Both at the time they occur and subsequently, the arguments that surround trials of this kind are almost inescapably political to a significant degree. That was true of the trial and execution of Charles I in 1649, an event that divided England then; and some of those divisions of the 17th century can still be felt today. But it will unquestionably also be true of the trials of the former US president Donald Trump, of which the latest step is due to be taken in Atlanta on Thursday.
It is important to see that this stubborn political reality applies just as much in the Trump cases as in Charles I’s. In part, this is because many will go out of their way to deny it. Trump’s prosecutors – and many of his political critics – will undoubtedly argue that Trump is simply a defendant like any other, and that their cases are designed to show that no one, not even a former president and commander-in-chief, is above the law. They will be adamant that this is not a political trial, and that it is not Joe Biden’s revenge.
In some very fundamental senses, they are right about that. The law is not being altered in order to prosecute Trump. The investigations have followed long-established rules. The verdicts are not foregone conclusions. This is neither a witch-hunt nor a show trial. Yet, however true these points and however honourably such claims are made, they cannot be quite the whole story. The two cases are very different, yet in both 1649 and 2023, the indictments against the king and the president take a stand on behalf of a conception of the nation against a leader set on subverting it.
Four separate cases against Trump are now on course for trial. The first three sets of allegations cover: falsification of business records in the Stormy Daniels hush money case; withholding of classified federal documents in his Florida home; and attempting to prevent the US Congress from validating Biden’s 2020 election. This week’s case alleges that Trump tried to interfere with the counting and validation of Georgia’s vote for Biden. All four cases are due in court in the first half of 2024, before the presidential election in which Trump aims to be a candidate.
All of these cases also contain multiple allegations. Two – the Florida document cases and the US Congress case – will be heard in federal courts. The others have been brought at state level by New York and Georgia. All the charge sheets are extremely detailed. In the documents case, for instance, the indictment now stretches to 60 pages, with Trump facing 40 separate charges. In the 6 January case, the indictment stretches to another 45 pages, and centres on four separate charges.

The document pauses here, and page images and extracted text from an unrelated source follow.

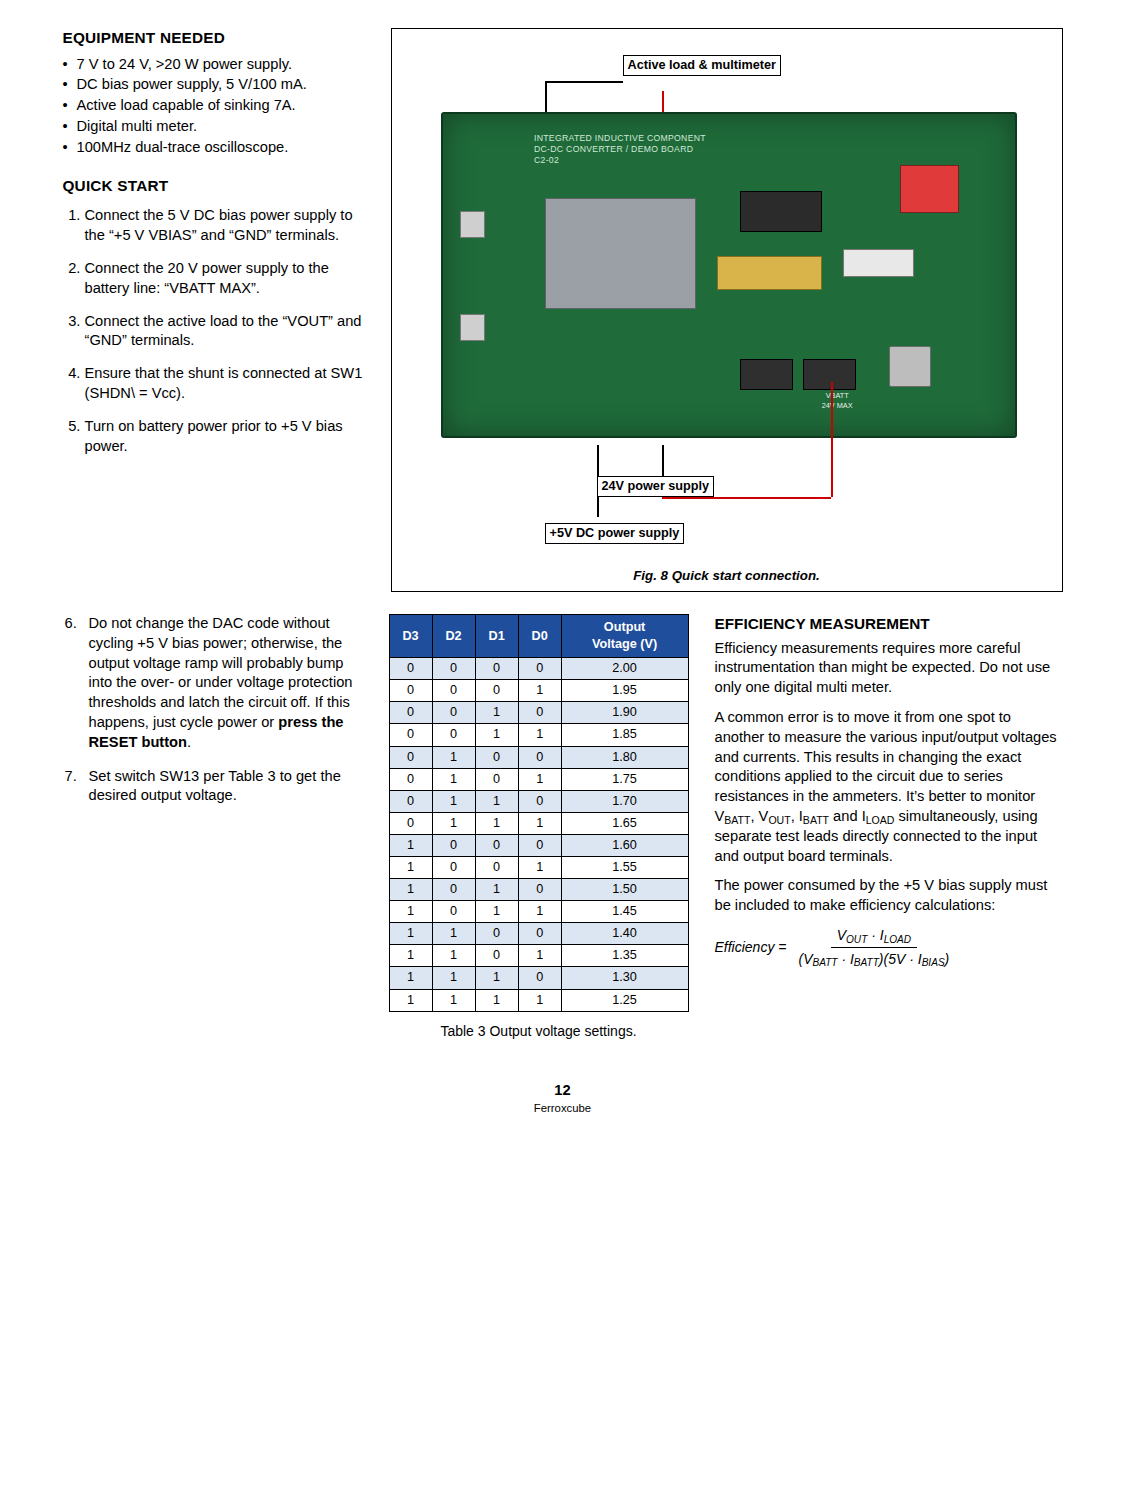EQUIPMENT NEEDED
7 V to 24 V, >20 W power supply.
DC bias power supply, 5 V/100 mA.
Active load capable of sinking 7A.
Digital multi meter.
100MHz dual-trace oscilloscope.
QUICK START
Connect the 5 V DC bias power supply to the “+5 V VBIAS” and “GND” terminals.
Connect the 20 V power supply to the battery line: “VBATT MAX”.
Connect the active load to the “VOUT” and “GND” terminals.
Ensure that the shunt is connected at SW1 (SHDN\ = Vcc).
Turn on battery power prior to +5 V bias power.
Active load & multimeter
INTEGRATED INDUCTIVE COMPONENT
DC-DC CONVERTER / DEMO BOARD
C2-02
VBATT
24V MAX
24V power supply
+5V DC power supply
Fig. 8 Quick start connection.
Do not change the DAC code without cycling +5 V bias power; otherwise, the output voltage ramp will probably bump into the over- or under voltage protection thresholds and latch the circuit off. If this happens, just cycle power or press the RESET button.
Set switch SW13 per Table 3 to get the desired output voltage.
| D3 | D2 | D1 | D0 | Output Voltage (V) |
| --- | --- | --- | --- | --- |
| 0 | 0 | 0 | 0 | 2.00 |
| 0 | 0 | 0 | 1 | 1.95 |
| 0 | 0 | 1 | 0 | 1.90 |
| 0 | 0 | 1 | 1 | 1.85 |
| 0 | 1 | 0 | 0 | 1.80 |
| 0 | 1 | 0 | 1 | 1.75 |
| 0 | 1 | 1 | 0 | 1.70 |
| 0 | 1 | 1 | 1 | 1.65 |
| 1 | 0 | 0 | 0 | 1.60 |
| 1 | 0 | 0 | 1 | 1.55 |
| 1 | 0 | 1 | 0 | 1.50 |
| 1 | 0 | 1 | 1 | 1.45 |
| 1 | 1 | 0 | 0 | 1.40 |
| 1 | 1 | 0 | 1 | 1.35 |
| 1 | 1 | 1 | 0 | 1.30 |
| 1 | 1 | 1 | 1 | 1.25 |
Table 3 Output voltage settings.
EFFICIENCY MEASUREMENT
Efficiency measurements requires more careful instrumentation than might be expected. Do not use only one digital multi meter.
A common error is to move it from one spot to another to measure the various input/output voltages and currents. This results in changing the exact conditions applied to the circuit due to series resistances in the ammeters. It’s better to monitor VBATT, VOUT, IBATT and ILOAD simultaneously, using separate test leads directly connected to the input and output board terminals.
The power consumed by the +5 V bias supply must be included to make efficiency calculations:
Efficiency = VOUT · ILOAD (VBATT · IBATT)(5V · IBIAS)
12
Ferroxcube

Like it or not, though, these carefully crafted cases take the US into new legal territory. That is not simply because Trump is the first serving or former American president in the nation’s history to face criminal charges. Nor is it even because, being Trump and still running for office, he will treat the courtroom as a political platform. It is also because a large number of the charges, and the way in which the judges and juries will be asked to test them, relate umbilically to his roles as head of state and upholder of the constitution. These cases are a test of the constitution and, in the broadest sense, of the nation.

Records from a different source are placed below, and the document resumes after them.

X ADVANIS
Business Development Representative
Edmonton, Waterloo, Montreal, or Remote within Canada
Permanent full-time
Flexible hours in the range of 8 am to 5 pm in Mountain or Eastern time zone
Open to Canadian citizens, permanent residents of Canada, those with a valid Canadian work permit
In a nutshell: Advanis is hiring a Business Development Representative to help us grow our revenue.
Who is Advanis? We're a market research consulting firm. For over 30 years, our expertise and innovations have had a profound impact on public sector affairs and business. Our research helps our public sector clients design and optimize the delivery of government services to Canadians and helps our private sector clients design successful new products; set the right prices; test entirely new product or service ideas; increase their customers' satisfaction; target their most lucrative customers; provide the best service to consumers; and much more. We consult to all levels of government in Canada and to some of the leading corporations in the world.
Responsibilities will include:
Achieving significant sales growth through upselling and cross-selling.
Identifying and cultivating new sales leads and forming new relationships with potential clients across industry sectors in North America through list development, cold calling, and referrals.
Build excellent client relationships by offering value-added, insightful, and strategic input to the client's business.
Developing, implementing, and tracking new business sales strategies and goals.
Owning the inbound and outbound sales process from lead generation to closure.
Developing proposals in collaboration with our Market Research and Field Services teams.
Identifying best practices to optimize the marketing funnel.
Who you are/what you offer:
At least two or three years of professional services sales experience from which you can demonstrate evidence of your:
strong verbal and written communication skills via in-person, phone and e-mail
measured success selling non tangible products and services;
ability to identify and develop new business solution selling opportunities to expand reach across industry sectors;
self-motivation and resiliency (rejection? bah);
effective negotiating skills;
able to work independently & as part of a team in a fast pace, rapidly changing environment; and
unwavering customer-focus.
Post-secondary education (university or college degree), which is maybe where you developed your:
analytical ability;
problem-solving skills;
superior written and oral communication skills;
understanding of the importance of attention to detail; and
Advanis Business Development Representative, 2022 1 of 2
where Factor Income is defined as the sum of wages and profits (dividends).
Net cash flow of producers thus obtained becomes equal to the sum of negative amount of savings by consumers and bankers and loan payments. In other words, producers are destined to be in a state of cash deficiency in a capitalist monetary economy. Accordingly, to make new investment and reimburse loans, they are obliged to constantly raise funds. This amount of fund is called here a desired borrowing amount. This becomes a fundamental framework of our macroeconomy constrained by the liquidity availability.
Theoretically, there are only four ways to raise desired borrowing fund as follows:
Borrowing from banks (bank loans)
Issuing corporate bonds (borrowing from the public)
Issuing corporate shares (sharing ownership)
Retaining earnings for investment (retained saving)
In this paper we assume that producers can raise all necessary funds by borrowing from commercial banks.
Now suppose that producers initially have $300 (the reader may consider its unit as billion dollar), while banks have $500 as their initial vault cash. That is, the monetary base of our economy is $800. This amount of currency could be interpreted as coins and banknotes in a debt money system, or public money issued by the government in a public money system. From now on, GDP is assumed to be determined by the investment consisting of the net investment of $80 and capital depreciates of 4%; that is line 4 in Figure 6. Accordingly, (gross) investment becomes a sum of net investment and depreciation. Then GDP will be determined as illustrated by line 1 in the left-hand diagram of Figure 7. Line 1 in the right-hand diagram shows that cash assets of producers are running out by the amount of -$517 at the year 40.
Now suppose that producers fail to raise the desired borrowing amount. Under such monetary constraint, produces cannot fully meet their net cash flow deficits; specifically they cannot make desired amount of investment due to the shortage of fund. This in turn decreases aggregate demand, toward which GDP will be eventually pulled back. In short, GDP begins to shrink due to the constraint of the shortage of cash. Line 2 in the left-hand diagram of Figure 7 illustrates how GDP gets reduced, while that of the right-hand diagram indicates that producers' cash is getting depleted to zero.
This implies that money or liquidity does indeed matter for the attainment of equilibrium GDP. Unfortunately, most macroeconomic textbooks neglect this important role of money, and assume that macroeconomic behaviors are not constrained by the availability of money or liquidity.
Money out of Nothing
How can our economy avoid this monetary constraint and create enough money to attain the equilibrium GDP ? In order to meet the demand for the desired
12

All of these points repeatedly echo aspects of cases from the past. The Trump cases are still, in the end, an attempt to hold a past leader to account and judge him for the way he handled his office. That was also what the cases against earlier rulers were ultimately about too. The indictments against Charles I for his “crimes and treasons” or against Louis XVI of France for having “plotted and formed a multitude of conspiracies to establish tyranny in destroying liberty” are maybe not a world away from those against Trump, after all. Nor is it a world away from the much more recent example of Marshal Philippe Pétain’s trial for treason after the liberation of France in 1945. Pétain was charged with treason for his role as head of the collapsing French government in 1940, when he signed an armistice with Hitler’s invaders, and then as head of the puppet Vichy regime that collaborated with the Germans until the allied victory in 1945. Pétain was tried and convicted in Paris that same summer. His death sentence was immediately commuted to life imprisonment by Charles de Gaulle.
As described in Julian Jackson’s masterly recent book, France on Trial, the Pétain case has many differences from those facing Trump, but also some similarities. Pétain was put on trial after a war, not an election. His was an unashamedly political trial. The jury was stacked against him, and the outcome a foregone conclusion. But at the same time it was also the trial of a nation, its recent history, its dilemmas and its sense of itself. It was, in the end, a moment of catharsis for postwar France. It was a trial that had to happen, and it was vitally important for the future of France that the former leader in the dock was not acquitted. For all the many differences between the two cases, the exact same applies to the US on the eve of the Trump trials.